Got it. I'm not wrong anywhere, it's just that the graphs have custom R^2 and LR - multiplication by -1 of the real value occurs if the last element of the numerical series is less than the first. It would be good to write about it before the graphs.
In the paper, linear regression is considered with an error - via CLinReg::LRLine.
Proof
Result
The sign is incorrect. Alternative LR implementation (CAlglib::LRBuild + CAlglib::LRUnpack) counts correctly:
The graphs of the LR Correlation and R^2 distributions for the 10,000 independent examples that are presented in the article show that R^2 != LR^2.
I don't understand why the second degree of the original "concave" distribution makes it "flat"?This is where I was proven wrong. To me, the statement is not obvious at all
What is surprising is that by a simple mathematical action (by raising to the second degree) we have completely removed the unwanted marginal effects of the distribution.
So I decided to experimentally confirm via animation (not to take my word for it)
It seems to be like this.
Fig. 21: R^2 value as a custom optimisation criterion
Where in MQL LR Correlation, which is on the picture? Or this and many other parameters are calculated only for single runs, so they are absent in ENUM_STATISTICS?
If so, they suggest to calculate this parameter from the reasonable considerations mentioned in this article: by equity without MM and squared.
ZY I measured how much time it takes to calculate GetCustomR for an array of a million values (like equity) - 2.5 seconds. That's a lot of time. Everything is spent on LR calculation(CAlglib::LRBuild + CAlglib::LRUnpack). But sometimes curved LR through CLinReg::LRLine is an order of magnitude faster. If you dope it up, it becomes tolerable in Optimisations as an Optimisation criterion.
Oh! I always thought it was 100. Thanks, interesting article.

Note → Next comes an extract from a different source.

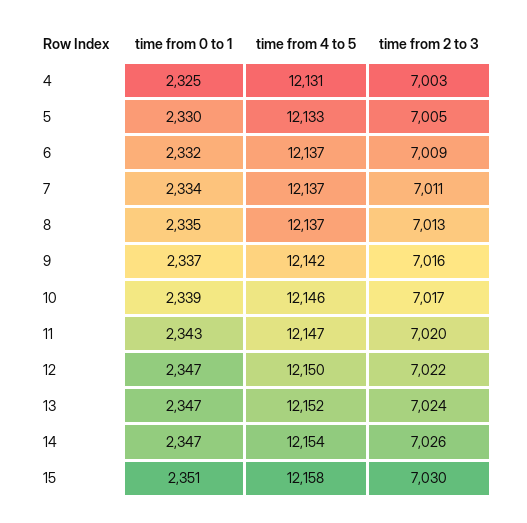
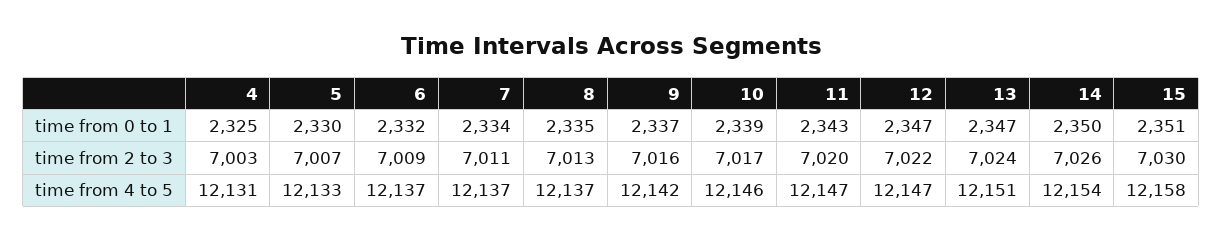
time from 2 to 3, 5: 7005 -> 7007
time from 4 to 5, 12: 12150 -> 12147
time from 4 to 5, 13: 12152 -> 12151
time from 0 to 1, 14: 2347 -> 2350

Yes, that's a number I've come across in reputable books on R and statistics. But sorry couldn't find the link, so sorry.
It is also common to perform significance tests on the regression coefficient. Even Alglib has them :-)
Obviously, the tests are for normal distribution. We got a uniform distribution.
PearsonCorrelationSignificance(), SpearmanRankCorrelationSignificance().
Thanks for the link, I'll remember it.
ZY Wrong statement
R^2 is nothing but the correlation between a graph and its linear model
Yes indeed, a gross error in wording. I'm surprised I even wrote such a thing. I will correct it.
When you look at all the other MQL-codes, you don't understand why they are given, because they are completely unreadable without CStrategy knowledge
CStrategy is needed only for collecting requisites. The main code, as it was rightly noted, is the actual calculation of R2.
The code for calculating "equity", suitable for R^2. It is written in MT4-style, it is not difficult to translate it to MT5....
Let's study it.
I agree with this, all the rest will have to be ripped out of classes to add to your system... it would be better to have everything in separate f-iases or a separate includnik.
Take your equity calculation (or the code presented by fxsaber) as a double-array and insert it into the R^2 calculation function. You don't need to tear out anything, you don't need to use classes and CStrategy.
I don't understand how R^2 can take negative values as shown in the second graph? There are also questions with the first graph. If the linear regression is constructed correctly, it seems that Pearson's LR should not be negative. But in the graph it is not. Where am I wrong?
Got it. I'm not wrong anywhere, it's just that the graphs have custom R^2 and LR - multiplication by -1 of the real value occurs if the last element of the numerical series is less than the first. It would be good to write about this before the graphs.
It is hidden in the article:
Our script calculates both LR Correlation and R^2. We will see the difference between them a little later. There is a small addition to the script. We will multiply the resulting correlation coefficient by the final sign of the synthetic graph. If we end up with a result less than zero, the correlation will be negative, if more - positive. This is done in order to quickly and easily separate negative outcomes from positive ones without having to resort to other statistics. This is how LR Correlation works in MetaTrader 5, and R^2 will be built according to the same principle.